╭──

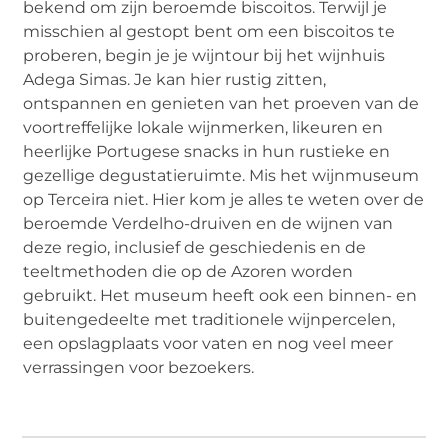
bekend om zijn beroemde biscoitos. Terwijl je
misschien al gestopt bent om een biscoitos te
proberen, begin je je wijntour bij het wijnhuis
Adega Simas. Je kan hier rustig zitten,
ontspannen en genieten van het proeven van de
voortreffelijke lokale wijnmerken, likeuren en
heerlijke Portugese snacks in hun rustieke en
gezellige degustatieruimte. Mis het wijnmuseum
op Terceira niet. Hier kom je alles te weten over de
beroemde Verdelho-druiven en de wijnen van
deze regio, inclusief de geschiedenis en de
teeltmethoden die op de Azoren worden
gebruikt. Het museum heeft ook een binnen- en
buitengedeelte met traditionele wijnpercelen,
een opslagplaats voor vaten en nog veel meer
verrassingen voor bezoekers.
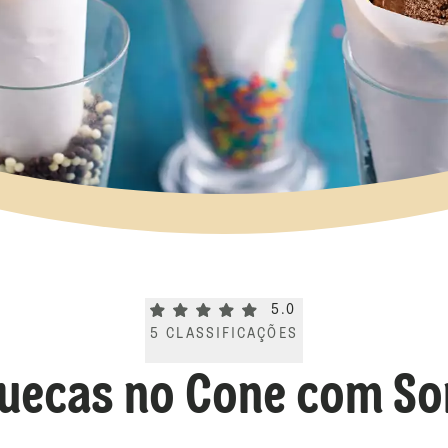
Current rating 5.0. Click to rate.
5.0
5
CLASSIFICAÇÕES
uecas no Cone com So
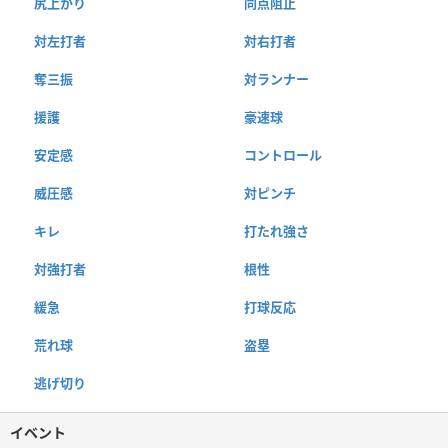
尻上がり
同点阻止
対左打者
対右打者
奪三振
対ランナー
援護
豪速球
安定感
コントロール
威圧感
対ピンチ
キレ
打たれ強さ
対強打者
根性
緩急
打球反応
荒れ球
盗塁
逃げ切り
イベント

╰──
╭──

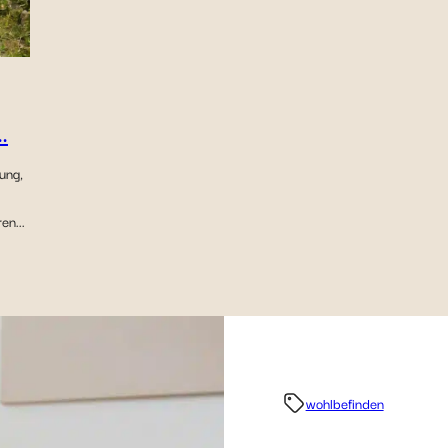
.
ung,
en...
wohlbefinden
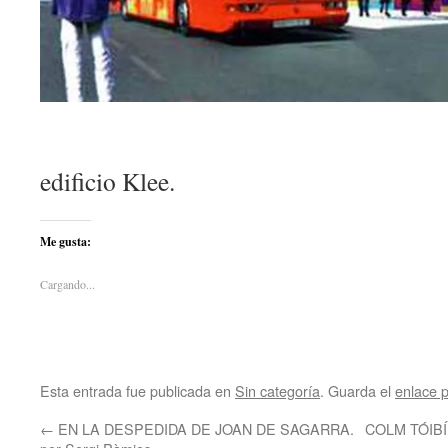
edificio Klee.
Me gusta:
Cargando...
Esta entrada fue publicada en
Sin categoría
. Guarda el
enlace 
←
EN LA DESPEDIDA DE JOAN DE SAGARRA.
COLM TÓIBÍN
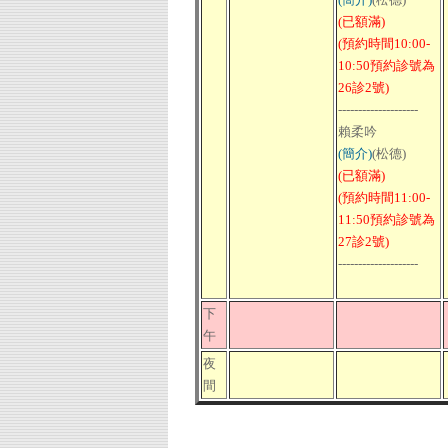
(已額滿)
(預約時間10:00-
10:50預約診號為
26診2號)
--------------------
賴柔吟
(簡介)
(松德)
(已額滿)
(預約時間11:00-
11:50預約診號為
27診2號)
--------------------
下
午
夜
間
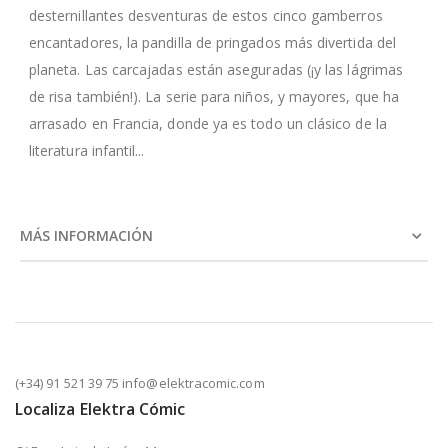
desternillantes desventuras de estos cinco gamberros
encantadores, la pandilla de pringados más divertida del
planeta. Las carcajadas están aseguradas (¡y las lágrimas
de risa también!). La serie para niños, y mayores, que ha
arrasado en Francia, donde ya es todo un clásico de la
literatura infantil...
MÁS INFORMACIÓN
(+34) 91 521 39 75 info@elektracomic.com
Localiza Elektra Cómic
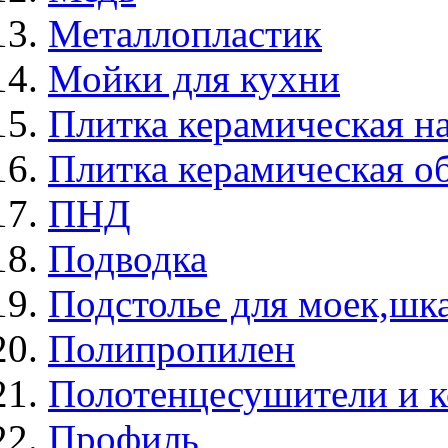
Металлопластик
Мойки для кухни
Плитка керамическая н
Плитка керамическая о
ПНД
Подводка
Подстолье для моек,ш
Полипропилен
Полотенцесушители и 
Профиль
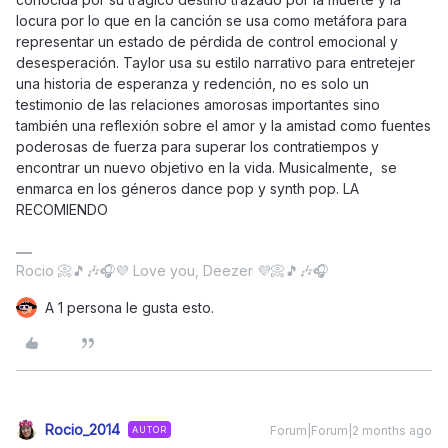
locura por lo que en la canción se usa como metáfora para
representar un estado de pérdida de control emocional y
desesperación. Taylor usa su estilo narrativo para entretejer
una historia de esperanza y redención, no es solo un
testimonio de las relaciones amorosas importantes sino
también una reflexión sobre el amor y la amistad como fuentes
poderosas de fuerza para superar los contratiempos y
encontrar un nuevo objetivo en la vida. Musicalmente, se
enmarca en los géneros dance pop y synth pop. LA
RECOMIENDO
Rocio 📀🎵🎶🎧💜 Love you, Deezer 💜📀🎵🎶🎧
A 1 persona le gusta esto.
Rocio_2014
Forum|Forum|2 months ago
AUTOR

╰──
╭──

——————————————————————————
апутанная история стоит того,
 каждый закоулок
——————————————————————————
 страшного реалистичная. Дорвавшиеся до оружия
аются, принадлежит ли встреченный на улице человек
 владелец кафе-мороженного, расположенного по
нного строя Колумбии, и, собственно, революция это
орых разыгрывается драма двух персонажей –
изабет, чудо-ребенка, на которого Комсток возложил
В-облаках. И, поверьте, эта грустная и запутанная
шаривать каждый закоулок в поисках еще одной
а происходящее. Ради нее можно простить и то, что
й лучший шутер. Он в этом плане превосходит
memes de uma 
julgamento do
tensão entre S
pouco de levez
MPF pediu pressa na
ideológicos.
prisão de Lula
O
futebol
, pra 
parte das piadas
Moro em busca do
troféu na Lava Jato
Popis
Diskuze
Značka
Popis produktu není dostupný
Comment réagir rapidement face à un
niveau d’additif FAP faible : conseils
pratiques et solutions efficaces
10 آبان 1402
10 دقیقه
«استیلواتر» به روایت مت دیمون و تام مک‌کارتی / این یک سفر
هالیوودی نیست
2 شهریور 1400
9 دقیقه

╰──

(What you need to do): Line by line, check the data above for the word "como" and state how many lines contain it. Give only the number.

(Task response): 2